Wissenschaftsstadt Darmstadt bezieht Stellung zu Workshop-Abbruch – Kritik an „undifferenzierten Schuldzuweisungen“
Darmstadt. Während der noch bis Samstag laufenden „Darmstädter Ferienkurse“, organisiert vom Internationalen Musikinstitut Darmstadt (IMD), kam es am Donnerstag (31. Juli) zu einem Vorfall, der nun auch eine politische Einordnung erfahren hat. Wie es in einer Pressemitteilung der Wissenschaftsstadt Darmstadt vom 1. August 2025 heißt, wurde in einem Workshop über „Nicht-Binarität in der künstlerischen Praxis“ eine grafische Arbeit präsentiert, die aus Sicht der Schader-Stiftung als Gastgeberin nicht mit dem Selbstverständnis der Einrichtung vereinbar war.
Die Grafik einer argentinischen Künstlerin enthielt politische Parolen wie „Stop Genocide“, „Israel Conqueror“, „Whites go Home“, „Free Palestine, Free Wallmapu“ und sollte Teil einer Performance sein. Der Workshop wurde von Luxa M. Schüttler, Professorin für Komposition an der Musikhochschule Stuttgart, geleitet.
Workshop-Gruppe verließ die Schader-Stiftung
Nach Einsicht in die Grafik informierte die Schader-Stiftung das IMD am Donnerstagnachmittag über ihre Ablehnung der Inhalte. Nach ausführlicher Beratung entschied sich die Workshop-Gruppe am Abend, den Workshop nicht in den Räumen der Stiftung fortzusetzen.
Oberbürgermeister und Kulturdezernent Hanno Benz begrüßte das Vorgehen der Stiftung ausdrücklich: „Es ist legitim, das Handeln der Regierung Netanjahu zu kritisieren – das tun auch viele Menschen in Israel. Aber einseitige, geschichtsvergessene und undifferenzierte Schuldzuweisungen gegenüber Israel sind inakzeptabel und auch nicht durch die Kunstfreiheit gedeckt“, betonte Benz in der städtischen Mitteilung. Die Parolen überschritten aus seiner Sicht deutlich die Grenzen legitimer künstlerischer Ausdrucksformen.
Keine Zensur – Kunstwerke nicht beschädigt
Alexander Gemeinhardt, Geschäftsführer der Schader-Stiftung, stellte klar, dass es sich nicht um eine Zensur handelte. Die Stiftung habe keine rechtswidrigen Aktionen unterstützen wollen, die Entscheidung zum Abbruch sei von der Gruppe selbst getroffen worden – ohne Rücksprache mit der Stiftung. Auch die Behauptung, Kunstwerke seien entfernt oder beschädigt worden, sei falsch. Laut Stiftung wurden diese nicht berührt.

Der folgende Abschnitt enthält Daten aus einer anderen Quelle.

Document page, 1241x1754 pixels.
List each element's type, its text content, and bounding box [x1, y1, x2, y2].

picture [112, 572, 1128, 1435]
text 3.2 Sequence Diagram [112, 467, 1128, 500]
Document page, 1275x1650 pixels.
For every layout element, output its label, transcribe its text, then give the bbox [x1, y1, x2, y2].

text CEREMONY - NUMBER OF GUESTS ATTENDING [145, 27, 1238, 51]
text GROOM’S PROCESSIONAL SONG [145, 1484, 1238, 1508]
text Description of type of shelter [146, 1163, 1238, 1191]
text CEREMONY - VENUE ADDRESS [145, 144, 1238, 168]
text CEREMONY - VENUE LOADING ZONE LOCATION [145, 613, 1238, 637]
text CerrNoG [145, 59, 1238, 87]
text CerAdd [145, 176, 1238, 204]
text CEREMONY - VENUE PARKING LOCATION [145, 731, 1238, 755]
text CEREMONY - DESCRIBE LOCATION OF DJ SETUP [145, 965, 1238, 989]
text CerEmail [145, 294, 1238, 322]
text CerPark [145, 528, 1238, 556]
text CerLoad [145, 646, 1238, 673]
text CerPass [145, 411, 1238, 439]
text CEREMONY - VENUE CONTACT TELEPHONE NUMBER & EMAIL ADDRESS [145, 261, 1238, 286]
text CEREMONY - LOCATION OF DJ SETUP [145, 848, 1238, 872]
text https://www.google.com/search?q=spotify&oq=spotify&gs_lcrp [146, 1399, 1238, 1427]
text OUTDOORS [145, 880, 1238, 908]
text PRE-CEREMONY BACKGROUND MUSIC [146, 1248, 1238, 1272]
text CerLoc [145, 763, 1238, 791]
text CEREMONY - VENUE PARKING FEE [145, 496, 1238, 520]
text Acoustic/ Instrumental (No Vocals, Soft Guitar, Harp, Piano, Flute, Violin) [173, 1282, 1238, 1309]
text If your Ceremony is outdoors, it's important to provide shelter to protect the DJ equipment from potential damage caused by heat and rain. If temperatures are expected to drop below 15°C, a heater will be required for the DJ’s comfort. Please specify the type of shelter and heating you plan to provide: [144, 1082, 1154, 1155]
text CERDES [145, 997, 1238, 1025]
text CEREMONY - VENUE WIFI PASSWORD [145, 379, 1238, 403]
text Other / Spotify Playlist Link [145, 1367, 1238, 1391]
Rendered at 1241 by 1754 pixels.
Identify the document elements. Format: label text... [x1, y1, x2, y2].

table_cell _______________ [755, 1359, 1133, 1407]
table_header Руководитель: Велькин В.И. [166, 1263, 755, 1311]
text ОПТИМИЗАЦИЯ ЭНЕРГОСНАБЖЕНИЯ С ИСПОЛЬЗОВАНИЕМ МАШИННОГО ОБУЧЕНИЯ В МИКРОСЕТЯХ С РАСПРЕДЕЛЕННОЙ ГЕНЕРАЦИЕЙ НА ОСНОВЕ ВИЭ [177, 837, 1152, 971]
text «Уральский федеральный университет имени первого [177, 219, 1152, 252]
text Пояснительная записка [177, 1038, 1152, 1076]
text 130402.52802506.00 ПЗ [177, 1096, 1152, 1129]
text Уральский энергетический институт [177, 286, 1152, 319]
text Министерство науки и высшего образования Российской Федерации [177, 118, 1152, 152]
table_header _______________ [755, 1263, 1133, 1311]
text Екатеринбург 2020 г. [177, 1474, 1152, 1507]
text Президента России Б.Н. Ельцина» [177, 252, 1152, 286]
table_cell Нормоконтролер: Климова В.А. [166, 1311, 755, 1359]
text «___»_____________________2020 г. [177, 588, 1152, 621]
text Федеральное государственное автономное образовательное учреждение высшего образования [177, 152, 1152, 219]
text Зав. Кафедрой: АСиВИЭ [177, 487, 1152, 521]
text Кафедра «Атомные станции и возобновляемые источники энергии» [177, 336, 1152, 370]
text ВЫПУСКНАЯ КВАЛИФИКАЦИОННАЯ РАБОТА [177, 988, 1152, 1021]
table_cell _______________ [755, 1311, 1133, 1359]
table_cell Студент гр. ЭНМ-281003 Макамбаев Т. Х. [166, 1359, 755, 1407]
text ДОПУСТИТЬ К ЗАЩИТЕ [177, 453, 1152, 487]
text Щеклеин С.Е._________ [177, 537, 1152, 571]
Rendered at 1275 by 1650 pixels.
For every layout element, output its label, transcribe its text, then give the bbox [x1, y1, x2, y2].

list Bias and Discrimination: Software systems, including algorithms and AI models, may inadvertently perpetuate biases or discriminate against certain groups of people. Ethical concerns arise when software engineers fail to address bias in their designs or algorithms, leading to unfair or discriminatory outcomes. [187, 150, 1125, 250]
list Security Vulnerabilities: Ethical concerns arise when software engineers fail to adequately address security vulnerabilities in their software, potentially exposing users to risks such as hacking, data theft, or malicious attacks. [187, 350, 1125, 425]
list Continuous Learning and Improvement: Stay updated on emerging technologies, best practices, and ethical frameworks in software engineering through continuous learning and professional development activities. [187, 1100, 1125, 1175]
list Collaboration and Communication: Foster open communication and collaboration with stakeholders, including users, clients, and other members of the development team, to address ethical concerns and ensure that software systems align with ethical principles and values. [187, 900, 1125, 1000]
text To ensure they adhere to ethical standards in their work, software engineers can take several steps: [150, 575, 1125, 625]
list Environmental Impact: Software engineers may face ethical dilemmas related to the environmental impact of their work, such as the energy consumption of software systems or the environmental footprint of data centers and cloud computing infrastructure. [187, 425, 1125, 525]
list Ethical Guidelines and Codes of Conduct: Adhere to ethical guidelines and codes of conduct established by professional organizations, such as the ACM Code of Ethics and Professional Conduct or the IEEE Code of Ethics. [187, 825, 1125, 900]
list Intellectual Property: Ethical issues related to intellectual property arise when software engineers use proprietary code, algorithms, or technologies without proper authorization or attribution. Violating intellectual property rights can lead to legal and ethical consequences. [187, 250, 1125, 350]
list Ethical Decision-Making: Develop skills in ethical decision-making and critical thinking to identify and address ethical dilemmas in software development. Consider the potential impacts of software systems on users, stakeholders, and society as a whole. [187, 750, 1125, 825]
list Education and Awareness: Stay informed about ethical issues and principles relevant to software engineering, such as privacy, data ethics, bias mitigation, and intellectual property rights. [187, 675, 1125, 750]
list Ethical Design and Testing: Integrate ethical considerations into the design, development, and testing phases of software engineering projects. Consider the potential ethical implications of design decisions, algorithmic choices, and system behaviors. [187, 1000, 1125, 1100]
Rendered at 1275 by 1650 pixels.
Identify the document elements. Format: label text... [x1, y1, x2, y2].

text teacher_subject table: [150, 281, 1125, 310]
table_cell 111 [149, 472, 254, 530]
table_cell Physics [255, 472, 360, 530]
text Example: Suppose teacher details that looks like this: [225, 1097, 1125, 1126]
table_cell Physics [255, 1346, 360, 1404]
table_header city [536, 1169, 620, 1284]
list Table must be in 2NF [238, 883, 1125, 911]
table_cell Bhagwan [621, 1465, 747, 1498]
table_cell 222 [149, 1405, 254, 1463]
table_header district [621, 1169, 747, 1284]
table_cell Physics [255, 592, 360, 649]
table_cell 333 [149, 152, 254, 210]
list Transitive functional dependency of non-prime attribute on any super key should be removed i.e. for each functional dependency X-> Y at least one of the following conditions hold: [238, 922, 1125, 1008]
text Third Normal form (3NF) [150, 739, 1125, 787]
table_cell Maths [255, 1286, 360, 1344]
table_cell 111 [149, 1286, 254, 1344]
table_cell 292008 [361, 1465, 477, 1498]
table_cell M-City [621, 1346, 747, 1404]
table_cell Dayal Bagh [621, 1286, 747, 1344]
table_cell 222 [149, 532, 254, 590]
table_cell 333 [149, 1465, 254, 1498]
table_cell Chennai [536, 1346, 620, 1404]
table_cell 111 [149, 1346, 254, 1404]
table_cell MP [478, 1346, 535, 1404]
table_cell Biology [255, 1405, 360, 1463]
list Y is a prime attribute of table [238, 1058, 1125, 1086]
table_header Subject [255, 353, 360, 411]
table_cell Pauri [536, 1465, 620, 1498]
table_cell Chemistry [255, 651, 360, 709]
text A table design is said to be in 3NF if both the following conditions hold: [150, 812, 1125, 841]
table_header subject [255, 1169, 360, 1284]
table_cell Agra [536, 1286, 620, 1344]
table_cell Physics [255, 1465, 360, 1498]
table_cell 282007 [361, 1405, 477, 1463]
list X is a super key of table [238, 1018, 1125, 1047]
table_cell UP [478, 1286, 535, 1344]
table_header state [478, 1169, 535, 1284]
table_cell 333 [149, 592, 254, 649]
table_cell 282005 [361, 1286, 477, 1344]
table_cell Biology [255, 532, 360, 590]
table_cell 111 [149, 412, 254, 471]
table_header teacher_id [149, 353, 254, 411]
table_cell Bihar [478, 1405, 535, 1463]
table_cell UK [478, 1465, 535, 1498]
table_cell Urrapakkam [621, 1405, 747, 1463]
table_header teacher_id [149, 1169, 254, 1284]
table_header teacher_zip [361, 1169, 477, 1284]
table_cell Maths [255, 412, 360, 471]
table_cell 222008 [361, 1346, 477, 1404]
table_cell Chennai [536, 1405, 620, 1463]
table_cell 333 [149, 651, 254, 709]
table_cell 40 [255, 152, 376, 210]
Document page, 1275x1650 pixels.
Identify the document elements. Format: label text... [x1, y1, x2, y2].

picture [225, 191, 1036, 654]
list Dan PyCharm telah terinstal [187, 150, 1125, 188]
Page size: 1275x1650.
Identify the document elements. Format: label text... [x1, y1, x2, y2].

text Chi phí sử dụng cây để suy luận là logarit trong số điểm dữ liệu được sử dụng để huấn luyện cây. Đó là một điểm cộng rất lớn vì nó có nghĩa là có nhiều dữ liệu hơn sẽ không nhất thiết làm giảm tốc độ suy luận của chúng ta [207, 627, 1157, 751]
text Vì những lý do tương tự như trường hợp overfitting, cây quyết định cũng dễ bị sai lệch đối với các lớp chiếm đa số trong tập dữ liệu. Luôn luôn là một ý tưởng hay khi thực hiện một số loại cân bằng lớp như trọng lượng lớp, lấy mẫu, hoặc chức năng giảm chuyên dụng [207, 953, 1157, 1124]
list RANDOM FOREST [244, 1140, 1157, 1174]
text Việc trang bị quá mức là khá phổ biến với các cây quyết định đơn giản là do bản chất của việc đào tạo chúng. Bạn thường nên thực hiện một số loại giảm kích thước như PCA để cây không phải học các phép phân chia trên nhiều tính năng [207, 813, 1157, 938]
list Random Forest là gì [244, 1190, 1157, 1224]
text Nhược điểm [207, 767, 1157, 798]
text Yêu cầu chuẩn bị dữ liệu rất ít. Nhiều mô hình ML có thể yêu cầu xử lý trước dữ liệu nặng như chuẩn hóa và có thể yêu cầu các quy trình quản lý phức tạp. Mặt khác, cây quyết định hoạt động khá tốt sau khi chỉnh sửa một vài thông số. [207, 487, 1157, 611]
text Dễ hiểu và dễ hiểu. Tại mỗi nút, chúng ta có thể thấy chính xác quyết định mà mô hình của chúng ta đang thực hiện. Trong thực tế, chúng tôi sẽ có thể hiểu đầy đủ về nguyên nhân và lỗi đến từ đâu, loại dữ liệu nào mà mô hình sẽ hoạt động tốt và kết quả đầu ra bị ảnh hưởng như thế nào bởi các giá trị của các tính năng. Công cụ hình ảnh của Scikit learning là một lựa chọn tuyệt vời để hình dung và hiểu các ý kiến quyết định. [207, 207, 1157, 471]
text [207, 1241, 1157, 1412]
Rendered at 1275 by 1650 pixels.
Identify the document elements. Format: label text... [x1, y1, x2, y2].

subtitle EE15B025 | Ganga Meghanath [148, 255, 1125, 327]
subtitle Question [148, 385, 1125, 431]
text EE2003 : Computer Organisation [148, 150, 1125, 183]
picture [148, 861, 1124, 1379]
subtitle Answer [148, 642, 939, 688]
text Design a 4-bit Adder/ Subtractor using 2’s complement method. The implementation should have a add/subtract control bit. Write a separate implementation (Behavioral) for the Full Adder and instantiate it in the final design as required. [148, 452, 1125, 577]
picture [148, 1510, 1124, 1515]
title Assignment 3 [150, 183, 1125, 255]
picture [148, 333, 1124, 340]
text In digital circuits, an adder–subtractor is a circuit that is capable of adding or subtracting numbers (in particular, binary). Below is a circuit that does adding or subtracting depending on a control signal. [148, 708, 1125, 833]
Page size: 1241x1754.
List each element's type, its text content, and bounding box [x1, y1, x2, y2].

Der Oberbürgermeister dankte sowohl dem IMD-Direktor Professor Thomas Schäfer als auch Schader-Geschäftsführer Alexander Gemeinhardt für ihr „klares Handeln“ nach dem Vorfall.
Friedliche Kundgebung bereits am Dienstagabend
Bereits am Dienstagabend hatte es laut IMD auf dem Festivalcampus an der Lichtenbergschule eine spontane, etwa 15-minütige „Free Palestine“-Kundgebung gegeben, die friedlich verlief und ohne Störungen endete. Das anschließend geplante Konzert konnte wie vorgesehen stattfinden.
Hintergrund zu den Darmstädter Ferienkursen
Die Darmstädter Ferienkurse werden alle zwei Jahre vom Internationalen Musikinstitut Darmstadt (IMD), einer Einrichtung der Wissenschaftsstadt Darmstadt, ausgerichtet. Seit 1946 versteht sich das Festival als Plattform für zeitgenössische und experimentelle Musikformen, Diskurse und internationale Netzwerke. Auch gesellschaftliche und politische Fragestellungen gehören dabei regelmäßig zum Programm.